Nieco inaczej wygląda sytuacja klientów kancelarii - wierzycieli, którzy byli na etapie egzekwowania swoich należności w postępowaniu egzekucyjnym z majątku EuCO wchodzącego w skład masy sanacyjnej, jeszcze przed przed dniem otwarcia postępowania sanacyjnego.

- Wspomniane postępowania ulegną zawieszeniu z mocy prawa z dniem otwarcia postępowania. Dodatkowo, co jest dość niekorzystne dla klientów, sumy uzyskane w zawieszonym postępowaniu egzekucyjnym, a jeszcze niewydane, ulegną przelaniu do masy sanacyjnej niezwłocznie po wydaniu postanowienia o otwarciu postępowania sanacyjnego. Dodatkowo sędzia-komisarz, na wniosek dłużnika lub zarządcy, może uchylić zajęcie dokonane przed dniem otwarcia postępowania sanacyjnego w postępowaniu egzekucyjnym lub zabezpieczającym skierowanym do majątku dłużnika wchodzącego w skład masy sanacyjnej (o ile, oczywiście, takie w niniejszej sprawie były), jeżeli jest to konieczne dla dalszego prowadzenia przedsiębiorstwa – mówi mec. Szpyt.

Wszystko to będzie niewątpliwie stanowiło spore utrudnienie w odzyskaniu pieniędzy przez klientów, tym bardziej, że  w ramach wstępnego planu restrukturyzacji przewidziane jest nie tylko rozłożenie na raty części obecnych zobowiązań, ale również – w przypadku, gdyby okazało się to niezbędne – także ich częściowa redukcja w drodze układu.

- Może to oznaczać, że do klientów choćby z tego względu trafi finalnie mniej pieniędzy, niż im by się pierwotnie należało – podsumowuje Kamil Szpyt.

Lepiej szybko zakończyć współpracę z kancelarią

Klienci EuCO, których odszkodowania nie wpłynęły jeszcze na konto kancelarii, powinni dobrze się zastanowić, czy chcą kontynuować współpracę z tym podmiotem.
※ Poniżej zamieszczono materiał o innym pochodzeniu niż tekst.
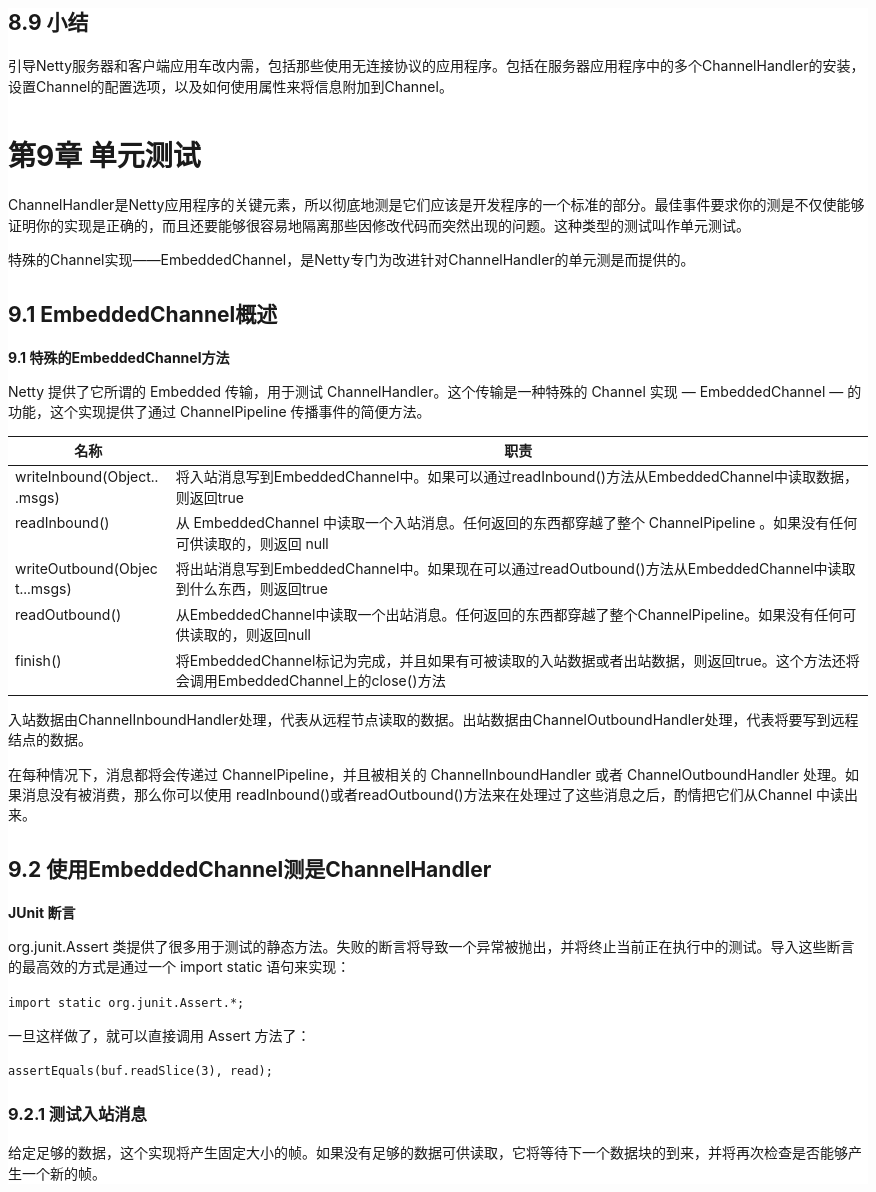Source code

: ## 8.9 小结 ##

引导Netty服务器和客户端应用车改内需，包括那些使用无连接协议的应用程序。包括在服务器应用程序中的多个ChannelHandler的安装，设置Channel的配置选项，以及如何使用属性来将信息附加到Channel。

# 第9章 单元测试 #

ChannelHandler是Netty应用程序的关键元素，所以彻底地测是它们应该是开发程序的一个标准的部分。最佳事件要求你的测是不仅使能够证明你的实现是正确的，而且还要能够很容易地隔离那些因修改代码而突然出现的问题。这种类型的测试叫作单元测试。

特殊的Channel实现——EmbeddedChannel，是Netty专门为改进针对ChannelHandler的单元测是而提供的。

## 9.1 EmbeddedChannel概述 ##

**9.1 特殊的EmbeddedChannel方法**

Netty 提供了它所谓的 Embedded 传输，用于测试 ChannelHandler。这个传输是一种特殊的 Channel 实现 — EmbeddedChannel — 的功能，这个实现提供了通过 ChannelPipeline 传播事件的简便方法。



|名称|职责|
|--|--|
|writeInbound(Object...msgs)|将入站消息写到EmbeddedChannel中。如果可以通过readInbound()方法从EmbeddedChannel中读取数据，则返回true|
|readInbound()|从 EmbeddedChannel 中读取一个入站消息。任何返回的东西都穿越了整个 ChannelPipeline 。如果没有任何可供读取的，则返回 null|
|writeOutbound(Object...msgs)|将出站消息写到EmbeddedChannel中。如果现在可以通过readOutbound()方法从EmbeddedChannel中读取到什么东西，则返回true|
|readOutbound()|从EmbeddedChannel中读取一个出站消息。任何返回的东西都穿越了整个ChannelPipeline。如果没有任何可供读取的，则返回null|
|finish()|将EmbeddedChannel标记为完成，并且如果有可被读取的入站数据或者出站数据，则返回true。这个方法还将会调用EmbeddedChannel上的close()方法|

入站数据由ChannelInboundHandler处理，代表从远程节点读取的数据。出站数据由ChannelOutboundHandler处理，代表将要写到远程结点的数据。

在每种情况下，消息都将会传递过 ChannelPipeline，并且被相关的 ChannelInboundHandler 或者 ChannelOutboundHandler 处理。如果消息没有被消费，那么你可以使用 readInbound()或者readOutbound()方法来在处理过了这些消息之后，酌情把它们从Channel
中读出来。

## 9.2 使用EmbeddedChannel测是ChannelHandler ##

**JUnit 断言**

org.junit.Assert 类提供了很多用于测试的静态方法。失败的断言将导致一个异常被抛出，并将终止当前正在执行中的测试。导入这些断言的最高效的方式是通过一个 import static 语句来实现：

	import static org.junit.Assert.*;

一旦这样做了，就可以直接调用 Assert 方法了：

	assertEquals(buf.readSlice(3), read);

### 9.2.1 测试入站消息 ###

给定足够的数据，这个实现将产生固定大小的帧。如果没有足够的数据可供读取，它将等待下一个数据块的到来，并将再次检查是否能够产生一个新的帧。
- Z pewnością uzasadnione jest niezwłoczne wypowiedzenie pełnomocnictw do odbioru świadczeń odszkodowawczych w swoim imieniu – wskazuje Piotr Stosio.

Tymczasem od lat powraca kwestia uregulowania branży pośredników odszkodowawczych i teraz widać, jak słabo chronieni są klienci tych firm.

- Problemy finansowe tak dużej spółki odszkodowawczej pokazują tym bardziej, że uzasadnione jest uregulowanie rynku usług prawnych, gdzie poza radcami prawnymi i adwokatami występują podmioty nieprofesjonalne, które nie muszą spełniać jakichkolwiek wymogów. Nie są też ograniczane żadnymi zakazami co do reklamy. To już nie pierwszy przypadek, gdy duża firma odszkodowawcza nie wypłaca pieniędzy swoim klientom – podsumowuje Piotr Stosio.